— YOUR GOAL —
Word for word, print each line of the listing below; pictures stay out.

— GIVEN RECORDS —
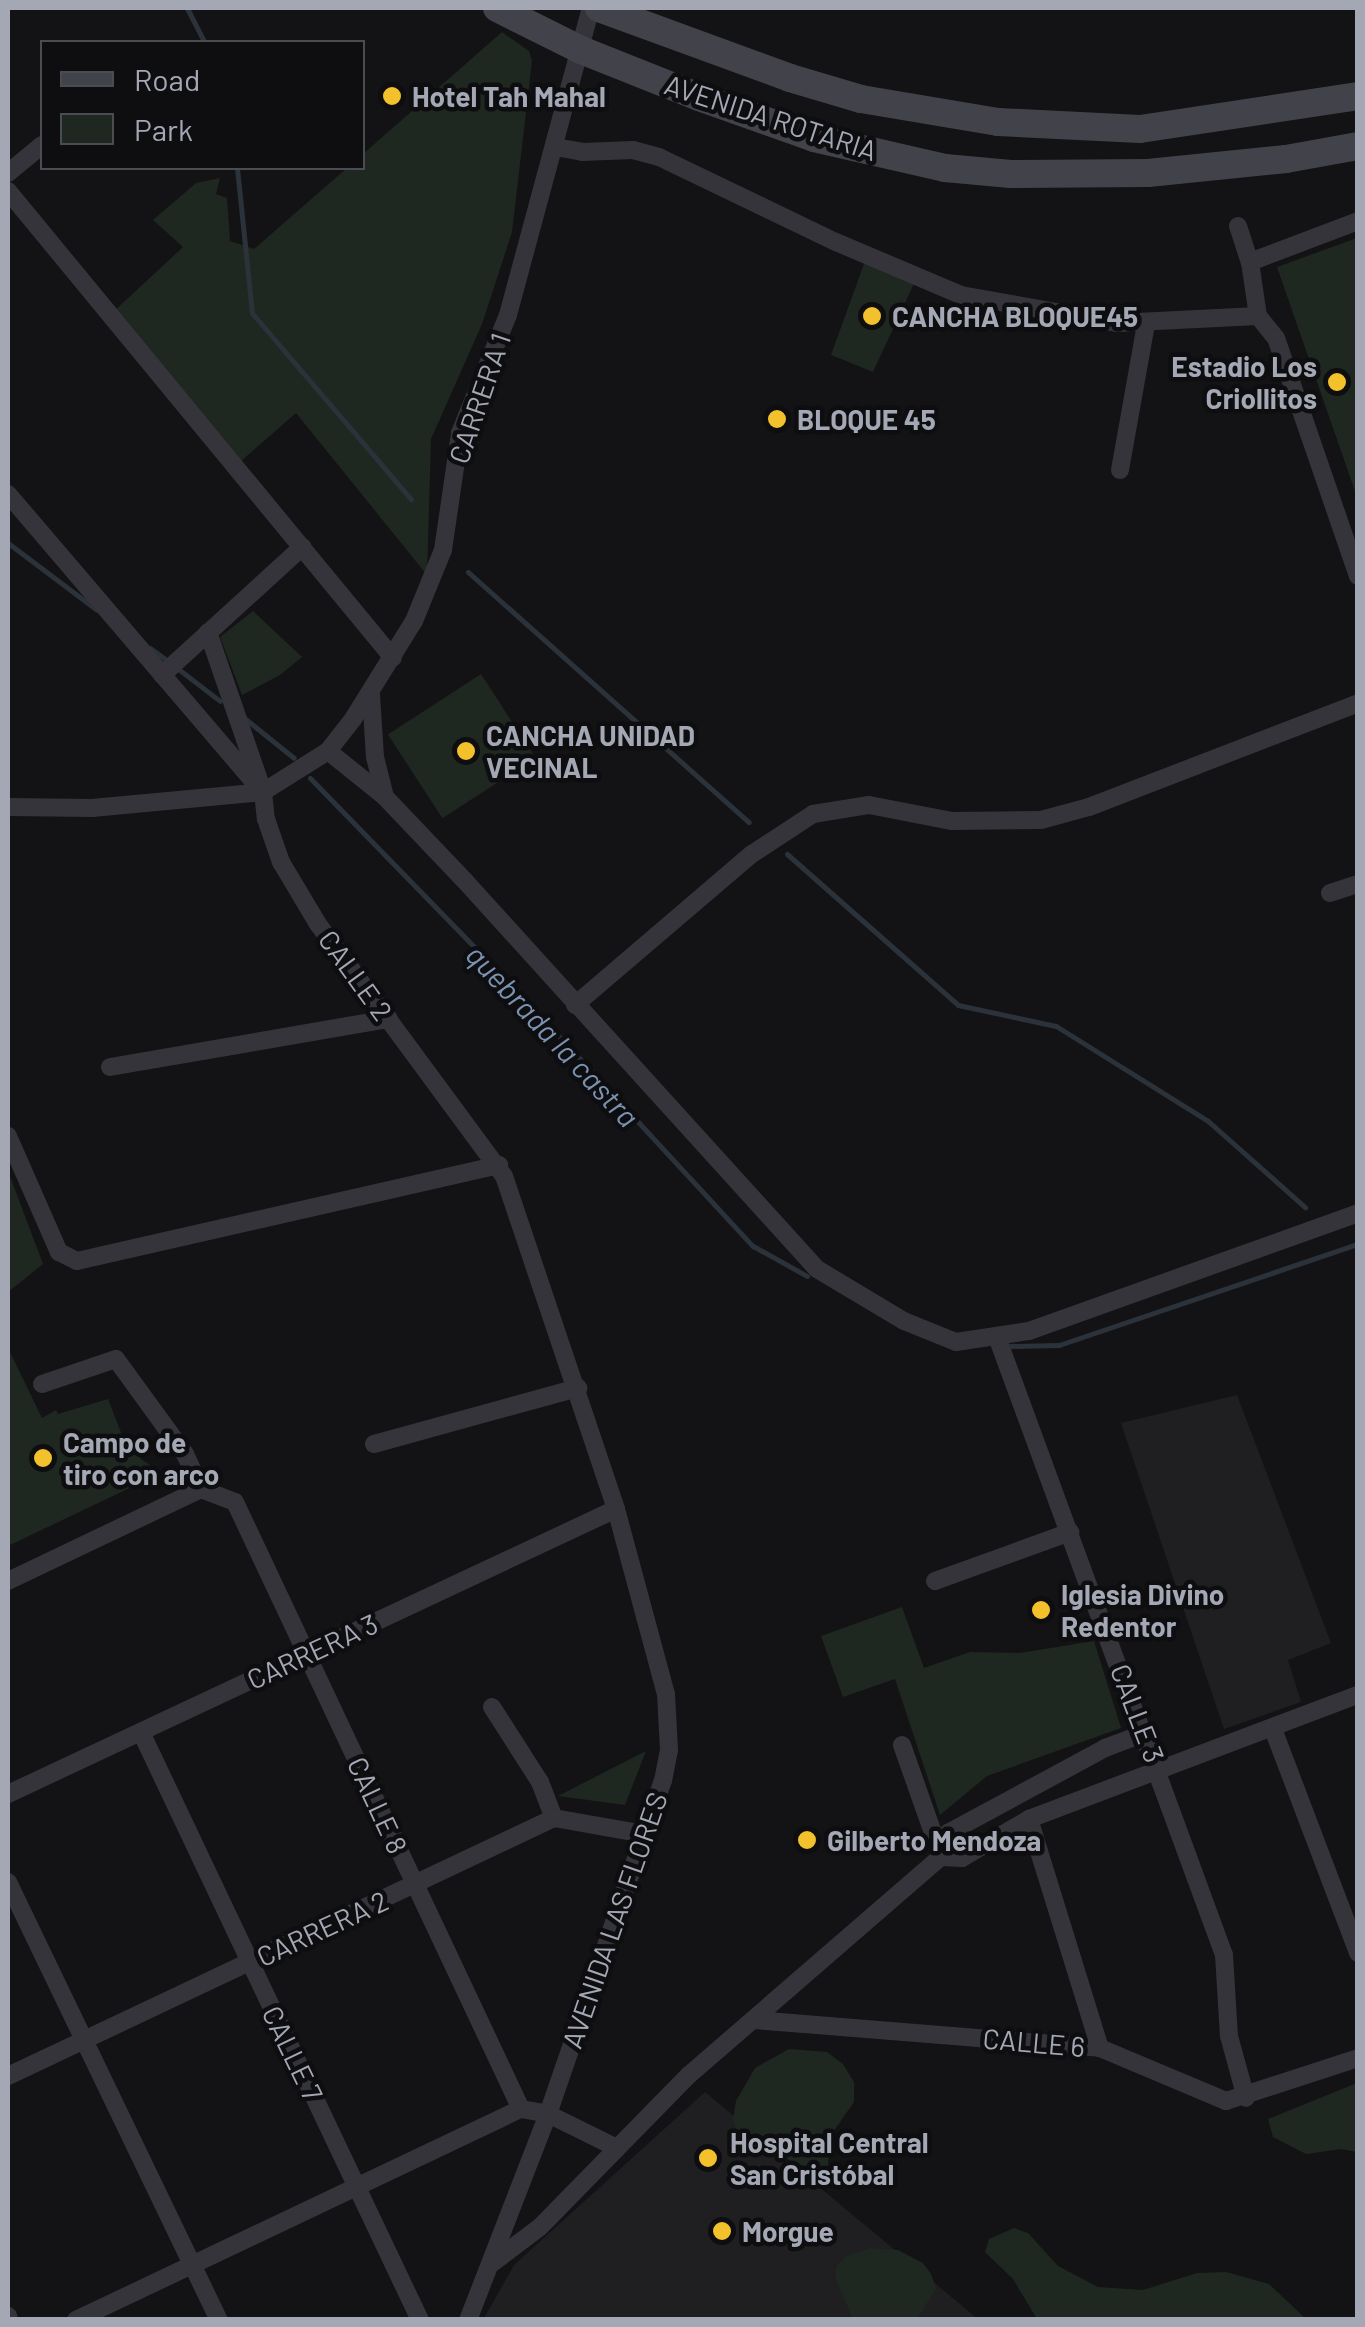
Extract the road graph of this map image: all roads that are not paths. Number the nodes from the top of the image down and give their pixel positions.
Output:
1 (497, 8) edge
2 (590, 8) edge
3 (599, 8) edge
4 (581, 50) junction
5 (1358, 96) edge
6 (1358, 146) edge
7 (554, 147) junction
8 (40, 148) edge
9 (8, 173) edge
10 (8, 191) edge
11 (1358, 222) edge
12 (1238, 226) dead end
13 (1250, 262) junction
14 (1258, 316) junction
15 (1146, 324) junction
16 (1120, 470) dead end
17 (8, 494) edge
18 (1352, 543) edge
19 (302, 546) junction
20 (1358, 576) edge
21 (208, 632) junction
22 (393, 658) junction
23 (162, 675) junction
24 (371, 694) junction
25 (1358, 703) edge
26 (328, 750) junction
27 (263, 792) junction
28 (386, 797) junction
29 (8, 808) edge
30 (1358, 884) edge
31 (1330, 893) dead end
32 (575, 1006) junction
33 (389, 1019) junction
34 (110, 1066) dead end
35 (8, 1136) edge
36 (499, 1166) junction
37 (1358, 1213) edge
38 (997, 1337) junction
39 (42, 1384) dead end
40 (578, 1388) junction
41 (374, 1444) dead end
42 (200, 1490) junction
43 (616, 1509) junction
44 (1070, 1532) junction
45 (8, 1580) edge
46 (935, 1582) dead end
47 (306, 1653) junction
48 (1358, 1695) edge
49 (492, 1707) dead end
50 (1273, 1729) junction
51 (141, 1732) junction
52 (1145, 1734) junction
53 (902, 1746) dead end
54 (1160, 1770) junction
55 (8, 1794) edge
56 (554, 1818) junction
57 (1030, 1819) junction
58 (644, 1834) junction
59 (941, 1856) junction
60 (8, 1882) edge
61 (416, 1885) junction
62 (1358, 1953) edge
63 (249, 1962) junction
64 (754, 2020) junction
65 (84, 2039) junction
66 (1100, 2048) junction
67 (1358, 2058) edge
68 (8, 2076) edge
69 (1246, 2098) junction
70 (521, 2109) junction
71 (548, 2114) junction
72 (617, 2148) junction
73 (358, 2188) junction
74 (193, 2264) junction
75 (490, 2264) junction
76 (76, 2320) edge
77 (219, 2320) edge
78 (420, 2320) edge
79 (468, 2320) edge

1 - 4 main road, AVENIDA ROTARIA
2 - 4 street, CARRERA 1
3 - 5 main road, AVENIDA ROTARIA
4 - 6 main road, AVENIDA ROTARIA
4 - 7 street, CARRERA 1
7 - 15 street
7 - 22 street, CARRERA 1
8 - 9 street
10 - 19 street
11 - 13 street
12 - 13 street
13 - 14 street
14 - 15 street
14 - 18 street
15 - 16 street
17 - 23 street, CALLE 2
18 - 20 street
19 - 21 street
19 - 22 street
21 - 23 street
21 - 27 street
22 - 24 street, CARRERA 1
23 - 27 street, CALLE 2
24 - 26 street, CARRERA 1
24 - 28 street
25 - 32 street
26 - 27 street, CARRERA 1
26 - 28 street
27 - 29 street
27 - 33 street, CALLE 2
28 - 32 street
30 - 31 street
32 - 38 street
33 - 34 street
33 - 36 street, CALLE 2
35 - 36 street
36 - 40 street, CALLE 2
37 - 38 street
38 - 44 street, CALLE 3
39 - 42 street
40 - 41 street
40 - 43 street, CALLE 2
42 - 45 street
42 - 47 street, CALLE 8
43 - 47 street, CARRERA 3
43 - 58 street, AVENIDA LAS FLORES
44 - 46 street
44 - 52 street, CALLE 3
47 - 51 street, CARRERA 3
47 - 61 street, CALLE 8
48 - 50 street
49 - 56 street
50 - 54 street
50 - 62 street
51 - 55 street, CARRERA 3
51 - 63 street, CALLE 7
52 - 54 street, CALLE 3
52 - 59 street
53 - 59 street
54 - 57 street
54 - 69 street, CALLE 3
56 - 58 street
56 - 61 street, CARRERA 2
57 - 59 street
57 - 66 street
58 - 71 street, AVENIDA LAS FLORES
59 - 64 street
60 - 65 street
61 - 63 street, CARRERA 2
61 - 70 street, CALLE 8
63 - 65 street, CARRERA 2
63 - 73 street, CALLE 7
64 - 66 street, CALLE 6
64 - 72 street
65 - 68 street, CARRERA 2
65 - 74 street
66 - 69 street, CALLE 6
67 - 69 street, CALLE 6
70 - 71 street
70 - 73 street
71 - 72 street
71 - 75 street, AVENIDA LAS FLORES
72 - 75 street
73 - 74 street
73 - 78 street, CALLE 7
74 - 76 street
74 - 77 street
75 - 79 street, AVENIDA LAS FLORES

— SOLUTION TO THIS TASK —
Extract the road graph of this map image: all roads that are not paths. Number the nodes from the top of the image down and give their pixel positions.
Output:
1 (497, 8) edge
2 (590, 8) edge
3 (599, 8) edge
4 (581, 50) junction
5 (1358, 96) edge
6 (1358, 146) edge
7 (554, 147) junction
8 (40, 148) edge
9 (8, 173) edge
10 (8, 191) edge
11 (1358, 222) edge
12 (1238, 226) dead end
13 (1250, 262) junction
14 (1258, 316) junction
15 (1146, 324) junction
16 (1120, 470) dead end
17 (8, 494) edge
18 (1352, 543) edge
19 (302, 546) junction
20 (1358, 576) edge
21 (208, 632) junction
22 (393, 658) junction
23 (162, 675) junction
24 (371, 694) junction
25 (1358, 703) edge
26 (328, 750) junction
27 (263, 792) junction
28 (386, 797) junction
29 (8, 808) edge
30 (1358, 884) edge
31 (1330, 893) dead end
32 (575, 1006) junction
33 (389, 1019) junction
34 (110, 1066) dead end
35 (8, 1136) edge
36 (499, 1166) junction
37 (1358, 1213) edge
38 (997, 1337) junction
39 (42, 1384) dead end
40 (578, 1388) junction
41 (374, 1444) dead end
42 (200, 1490) junction
43 (616, 1509) junction
44 (1070, 1532) junction
45 (8, 1580) edge
46 (935, 1582) dead end
47 (306, 1653) junction
48 (1358, 1695) edge
49 (492, 1707) dead end
50 (1273, 1729) junction
51 (141, 1732) junction
52 (1145, 1734) junction
53 (902, 1746) dead end
54 (1160, 1770) junction
55 (8, 1794) edge
56 (554, 1818) junction
57 (1030, 1819) junction
58 (644, 1834) junction
59 (941, 1856) junction
60 (8, 1882) edge
61 (416, 1885) junction
62 (1358, 1953) edge
63 (249, 1962) junction
64 (754, 2020) junction
65 (84, 2039) junction
66 (1100, 2048) junction
67 (1358, 2058) edge
68 (8, 2076) edge
69 (1246, 2098) junction
70 (521, 2109) junction
71 (548, 2114) junction
72 (617, 2148) junction
73 (358, 2188) junction
74 (193, 2264) junction
75 (490, 2264) junction
76 (76, 2320) edge
77 (219, 2320) edge
78 (420, 2320) edge
79 (468, 2320) edge

1 - 4 main road, AVENIDA ROTARIA
2 - 4 street, CARRERA 1
3 - 5 main road, AVENIDA ROTARIA
4 - 6 main road, AVENIDA ROTARIA
4 - 7 street, CARRERA 1
7 - 15 street
7 - 22 street, CARRERA 1
8 - 9 street
10 - 19 street
11 - 13 street
12 - 13 street
13 - 14 street
14 - 15 street
14 - 18 street
15 - 16 street
17 - 23 street, CALLE 2
18 - 20 street
19 - 21 street
19 - 22 street
21 - 23 street
21 - 27 street
22 - 24 street, CARRERA 1
23 - 27 street, CALLE 2
24 - 26 street, CARRERA 1
24 - 28 street
25 - 32 street
26 - 27 street, CARRERA 1
26 - 28 street
27 - 29 street
27 - 33 street, CALLE 2
28 - 32 street
30 - 31 street
32 - 38 street
33 - 34 street
33 - 36 street, CALLE 2
35 - 36 street
36 - 40 street, CALLE 2
37 - 38 street
38 - 44 street, CALLE 3
39 - 42 street
40 - 41 street
40 - 43 street, CALLE 2
42 - 45 street
42 - 47 street, CALLE 8
43 - 47 street, CARRERA 3
43 - 58 street, AVENIDA LAS FLORES
44 - 46 street
44 - 52 street, CALLE 3
47 - 51 street, CARRERA 3
47 - 61 street, CALLE 8
48 - 50 street
49 - 56 street
50 - 54 street
50 - 62 street
51 - 55 street, CARRERA 3
51 - 63 street, CALLE 7
52 - 54 street, CALLE 3
52 - 59 street
53 - 59 street
54 - 57 street
54 - 69 street, CALLE 3
56 - 58 street
56 - 61 street, CARRERA 2
57 - 59 street
57 - 66 street
58 - 71 street, AVENIDA LAS FLORES
59 - 64 street
60 - 65 street
61 - 63 street, CARRERA 2
61 - 70 street, CALLE 8
63 - 65 street, CARRERA 2
63 - 73 street, CALLE 7
64 - 66 street, CALLE 6
64 - 72 street
65 - 68 street, CARRERA 2
65 - 74 street
66 - 69 street, CALLE 6
67 - 69 street, CALLE 6
70 - 71 street
70 - 73 street
71 - 72 street
71 - 75 street, AVENIDA LAS FLORES
72 - 75 street
73 - 74 street
73 - 78 street, CALLE 7
74 - 76 street
74 - 77 street
75 - 79 street, AVENIDA LAS FLORES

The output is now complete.